What’s causing the wave of nationalism?
Donovan believes nationalist parties are gaining political support because of two common characteristics among their supporters.
First, they tend to come from the economically insecure strata of society though not the lowest income groups. “It is more likely to be those in society who feel themselves as being most at risk in economic terms,” writes Donovan. “That implies that they have something to lose (thus are not the lowest income groups) and that they feel threatened.” This also explains why nationalism is as prevalent in non-periphery, as it is in peripheral Europe.
They are also hostile to immigration and perceive outsiders to pose an economic and a cultural risk.
Nationalism can only hurt the euro
The major consequence of this nationalism according to Donovan, is that it will make the European crisis harder to resolve.
Weaker countries are resentful of conditions imposed on them by outsiders. At the same time, the stronger economies are resentful that their relative wealth is being channeled away from national uses.
“The challenge is that if the Euro is to hold together (and we believe it will) these nationalist sentiments must be subsumed into a regional sentiment. Fiscal confederation should not be about “German money” going to “Greece”, or whatever combination.

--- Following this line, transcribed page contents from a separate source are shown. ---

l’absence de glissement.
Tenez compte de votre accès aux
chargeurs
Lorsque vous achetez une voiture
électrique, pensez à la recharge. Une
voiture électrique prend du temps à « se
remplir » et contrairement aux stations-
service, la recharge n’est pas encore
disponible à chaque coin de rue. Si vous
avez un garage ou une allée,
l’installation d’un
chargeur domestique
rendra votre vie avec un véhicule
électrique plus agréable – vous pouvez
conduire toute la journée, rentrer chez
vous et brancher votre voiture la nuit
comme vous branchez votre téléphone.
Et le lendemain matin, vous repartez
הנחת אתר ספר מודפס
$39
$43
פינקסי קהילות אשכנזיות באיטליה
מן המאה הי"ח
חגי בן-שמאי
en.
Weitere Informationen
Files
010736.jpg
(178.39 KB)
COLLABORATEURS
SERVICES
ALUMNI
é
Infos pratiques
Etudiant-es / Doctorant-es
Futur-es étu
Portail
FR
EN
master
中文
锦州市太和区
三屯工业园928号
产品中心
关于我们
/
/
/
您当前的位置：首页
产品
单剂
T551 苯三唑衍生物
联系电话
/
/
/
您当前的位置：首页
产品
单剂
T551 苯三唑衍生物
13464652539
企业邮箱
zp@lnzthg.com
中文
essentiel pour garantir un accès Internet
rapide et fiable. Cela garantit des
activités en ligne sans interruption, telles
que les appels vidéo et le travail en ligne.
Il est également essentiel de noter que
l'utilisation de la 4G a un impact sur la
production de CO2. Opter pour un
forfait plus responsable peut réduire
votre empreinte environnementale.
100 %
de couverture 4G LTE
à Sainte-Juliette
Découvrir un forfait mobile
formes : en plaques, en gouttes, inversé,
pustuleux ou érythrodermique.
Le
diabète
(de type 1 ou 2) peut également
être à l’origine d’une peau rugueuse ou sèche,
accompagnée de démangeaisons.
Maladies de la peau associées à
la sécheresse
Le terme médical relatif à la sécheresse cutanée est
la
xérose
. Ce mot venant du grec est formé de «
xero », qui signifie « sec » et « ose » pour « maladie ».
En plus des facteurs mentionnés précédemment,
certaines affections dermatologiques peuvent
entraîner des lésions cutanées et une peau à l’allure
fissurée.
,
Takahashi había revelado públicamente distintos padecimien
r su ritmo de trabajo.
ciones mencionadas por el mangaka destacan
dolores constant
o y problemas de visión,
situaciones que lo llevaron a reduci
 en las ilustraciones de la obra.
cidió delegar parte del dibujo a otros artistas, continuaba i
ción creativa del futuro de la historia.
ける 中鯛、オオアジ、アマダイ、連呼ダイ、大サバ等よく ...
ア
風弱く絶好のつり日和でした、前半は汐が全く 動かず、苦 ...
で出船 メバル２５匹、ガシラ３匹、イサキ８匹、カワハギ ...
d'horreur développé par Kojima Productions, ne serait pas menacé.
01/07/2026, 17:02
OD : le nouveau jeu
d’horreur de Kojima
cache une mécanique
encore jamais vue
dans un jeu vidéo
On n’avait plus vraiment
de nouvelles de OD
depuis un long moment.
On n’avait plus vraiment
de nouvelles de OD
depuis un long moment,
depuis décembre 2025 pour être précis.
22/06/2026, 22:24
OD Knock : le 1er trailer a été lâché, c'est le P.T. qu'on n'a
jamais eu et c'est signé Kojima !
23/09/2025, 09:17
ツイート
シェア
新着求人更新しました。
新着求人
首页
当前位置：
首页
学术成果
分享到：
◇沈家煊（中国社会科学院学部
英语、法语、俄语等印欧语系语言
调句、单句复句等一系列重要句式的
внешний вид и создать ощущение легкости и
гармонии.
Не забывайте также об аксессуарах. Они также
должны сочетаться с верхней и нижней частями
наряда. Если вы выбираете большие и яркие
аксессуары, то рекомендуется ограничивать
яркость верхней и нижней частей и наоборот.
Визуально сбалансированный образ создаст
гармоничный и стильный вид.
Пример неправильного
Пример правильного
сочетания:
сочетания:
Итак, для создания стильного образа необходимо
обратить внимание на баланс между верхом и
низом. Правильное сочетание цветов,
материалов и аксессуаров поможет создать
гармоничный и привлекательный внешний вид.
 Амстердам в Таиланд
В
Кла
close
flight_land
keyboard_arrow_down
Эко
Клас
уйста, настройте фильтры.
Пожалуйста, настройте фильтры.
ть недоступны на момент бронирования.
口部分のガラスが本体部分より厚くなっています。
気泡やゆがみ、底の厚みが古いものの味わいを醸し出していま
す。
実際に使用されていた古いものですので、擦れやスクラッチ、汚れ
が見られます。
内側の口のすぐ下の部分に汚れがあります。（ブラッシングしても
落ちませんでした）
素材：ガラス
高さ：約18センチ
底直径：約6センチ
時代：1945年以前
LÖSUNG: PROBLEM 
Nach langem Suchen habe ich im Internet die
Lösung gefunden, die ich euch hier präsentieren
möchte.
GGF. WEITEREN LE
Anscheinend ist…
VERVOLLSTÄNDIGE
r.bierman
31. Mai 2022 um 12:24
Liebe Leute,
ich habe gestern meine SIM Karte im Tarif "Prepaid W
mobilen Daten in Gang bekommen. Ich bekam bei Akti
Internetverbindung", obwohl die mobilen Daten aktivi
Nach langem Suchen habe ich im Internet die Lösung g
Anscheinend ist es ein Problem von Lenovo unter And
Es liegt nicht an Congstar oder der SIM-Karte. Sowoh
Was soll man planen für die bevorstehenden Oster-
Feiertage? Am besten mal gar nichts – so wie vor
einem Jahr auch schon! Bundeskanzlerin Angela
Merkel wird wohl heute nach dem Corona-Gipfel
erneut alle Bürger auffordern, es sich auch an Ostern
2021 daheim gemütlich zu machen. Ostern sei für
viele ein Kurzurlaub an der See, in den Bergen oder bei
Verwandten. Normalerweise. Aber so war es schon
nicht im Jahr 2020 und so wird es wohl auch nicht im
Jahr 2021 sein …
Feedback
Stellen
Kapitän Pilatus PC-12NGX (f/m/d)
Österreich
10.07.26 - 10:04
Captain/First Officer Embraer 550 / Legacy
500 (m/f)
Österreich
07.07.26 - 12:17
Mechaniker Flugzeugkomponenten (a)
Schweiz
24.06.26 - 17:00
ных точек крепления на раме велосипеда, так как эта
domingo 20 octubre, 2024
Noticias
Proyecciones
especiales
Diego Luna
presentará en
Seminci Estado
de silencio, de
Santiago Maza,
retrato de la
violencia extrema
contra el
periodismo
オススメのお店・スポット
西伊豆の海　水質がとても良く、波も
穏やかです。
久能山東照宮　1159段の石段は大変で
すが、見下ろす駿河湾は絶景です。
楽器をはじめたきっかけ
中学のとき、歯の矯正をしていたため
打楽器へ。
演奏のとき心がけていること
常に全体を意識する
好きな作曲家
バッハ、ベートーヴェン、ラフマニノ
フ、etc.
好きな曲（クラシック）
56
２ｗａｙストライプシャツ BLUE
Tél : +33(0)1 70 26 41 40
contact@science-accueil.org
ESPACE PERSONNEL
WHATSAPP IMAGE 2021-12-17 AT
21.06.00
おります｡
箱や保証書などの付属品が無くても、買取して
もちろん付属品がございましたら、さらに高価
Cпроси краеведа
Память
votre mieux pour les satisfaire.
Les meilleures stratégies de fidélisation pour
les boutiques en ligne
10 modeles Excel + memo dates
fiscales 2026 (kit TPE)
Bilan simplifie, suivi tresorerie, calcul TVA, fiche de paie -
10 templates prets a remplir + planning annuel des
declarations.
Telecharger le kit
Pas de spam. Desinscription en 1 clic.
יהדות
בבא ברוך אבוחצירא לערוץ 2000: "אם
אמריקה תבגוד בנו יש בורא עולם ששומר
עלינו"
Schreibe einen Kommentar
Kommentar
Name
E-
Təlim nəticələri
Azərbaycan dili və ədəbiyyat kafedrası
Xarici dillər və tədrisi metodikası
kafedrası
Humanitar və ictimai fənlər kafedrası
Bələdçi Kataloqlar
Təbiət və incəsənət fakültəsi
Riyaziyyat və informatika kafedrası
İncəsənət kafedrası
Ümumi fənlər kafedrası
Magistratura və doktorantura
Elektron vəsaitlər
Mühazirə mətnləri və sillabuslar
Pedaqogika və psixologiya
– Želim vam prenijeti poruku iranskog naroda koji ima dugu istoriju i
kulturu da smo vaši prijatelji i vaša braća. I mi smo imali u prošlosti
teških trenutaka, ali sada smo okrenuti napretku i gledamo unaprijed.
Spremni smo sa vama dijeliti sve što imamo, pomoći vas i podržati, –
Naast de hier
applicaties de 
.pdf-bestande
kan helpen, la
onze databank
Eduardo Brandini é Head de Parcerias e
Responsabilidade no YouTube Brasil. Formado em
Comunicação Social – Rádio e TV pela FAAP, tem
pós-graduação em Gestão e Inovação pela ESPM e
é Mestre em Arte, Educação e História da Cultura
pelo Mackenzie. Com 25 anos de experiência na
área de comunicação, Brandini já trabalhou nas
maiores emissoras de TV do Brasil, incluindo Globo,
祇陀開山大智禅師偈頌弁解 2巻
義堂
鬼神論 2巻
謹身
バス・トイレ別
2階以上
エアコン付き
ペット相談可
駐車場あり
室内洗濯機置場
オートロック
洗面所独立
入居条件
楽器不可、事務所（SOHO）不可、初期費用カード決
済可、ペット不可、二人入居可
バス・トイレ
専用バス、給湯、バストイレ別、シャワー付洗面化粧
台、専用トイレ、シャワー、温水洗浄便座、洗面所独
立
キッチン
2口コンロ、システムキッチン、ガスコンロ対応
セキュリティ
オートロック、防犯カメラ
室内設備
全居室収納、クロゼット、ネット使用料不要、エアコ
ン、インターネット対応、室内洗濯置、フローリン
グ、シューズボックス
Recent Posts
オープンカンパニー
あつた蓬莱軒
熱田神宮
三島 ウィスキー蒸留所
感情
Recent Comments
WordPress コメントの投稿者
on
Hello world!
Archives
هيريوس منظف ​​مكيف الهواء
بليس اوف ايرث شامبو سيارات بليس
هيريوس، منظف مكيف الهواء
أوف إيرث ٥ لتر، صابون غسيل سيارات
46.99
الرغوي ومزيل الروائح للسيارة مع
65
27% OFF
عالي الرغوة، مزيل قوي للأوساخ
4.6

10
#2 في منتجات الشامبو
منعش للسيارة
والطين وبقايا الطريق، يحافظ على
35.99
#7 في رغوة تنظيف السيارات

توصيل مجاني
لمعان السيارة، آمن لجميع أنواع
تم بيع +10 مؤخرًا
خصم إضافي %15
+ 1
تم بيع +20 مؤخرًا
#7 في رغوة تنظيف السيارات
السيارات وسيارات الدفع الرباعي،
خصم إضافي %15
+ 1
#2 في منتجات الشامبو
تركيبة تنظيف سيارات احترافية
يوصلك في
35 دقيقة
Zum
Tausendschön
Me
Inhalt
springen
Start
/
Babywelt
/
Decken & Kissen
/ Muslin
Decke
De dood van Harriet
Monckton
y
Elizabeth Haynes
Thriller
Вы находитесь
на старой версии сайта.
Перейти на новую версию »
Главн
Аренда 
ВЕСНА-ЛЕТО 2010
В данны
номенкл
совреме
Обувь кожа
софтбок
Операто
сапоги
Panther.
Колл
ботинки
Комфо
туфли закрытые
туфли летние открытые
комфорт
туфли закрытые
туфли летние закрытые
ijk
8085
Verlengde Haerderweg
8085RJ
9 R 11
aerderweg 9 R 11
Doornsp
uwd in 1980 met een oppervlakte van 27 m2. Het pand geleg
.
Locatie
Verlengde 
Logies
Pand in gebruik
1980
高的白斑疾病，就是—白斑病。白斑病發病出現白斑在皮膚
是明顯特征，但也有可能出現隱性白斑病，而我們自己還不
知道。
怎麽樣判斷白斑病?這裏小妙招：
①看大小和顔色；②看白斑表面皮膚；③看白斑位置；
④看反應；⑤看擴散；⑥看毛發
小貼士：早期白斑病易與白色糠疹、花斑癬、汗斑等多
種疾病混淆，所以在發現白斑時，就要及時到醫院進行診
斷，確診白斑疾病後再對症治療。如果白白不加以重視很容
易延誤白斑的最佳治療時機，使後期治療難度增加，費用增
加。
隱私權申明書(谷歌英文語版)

Instead fiscal confederation should be about wealthier Euro citizens funding assistance to less wealthy Euro citizens. To get beyond the national boundaries implicit in the current national sentiment is essential to the eventual and necessary integration of the Euro area.”
Just as importantly, such nationalism will make the economies less competitive:
“There is a real risk that by fostering an environment where political nationalism develops, the ensuing prejudice will undermine competitiveness and productivity in the Euro economy. …Festering resentment and nationalism is unlikely to produce that sort of a climate. Given how important it is to restore competitiveness to the Euro area economy, this is not a negligible economic cost.”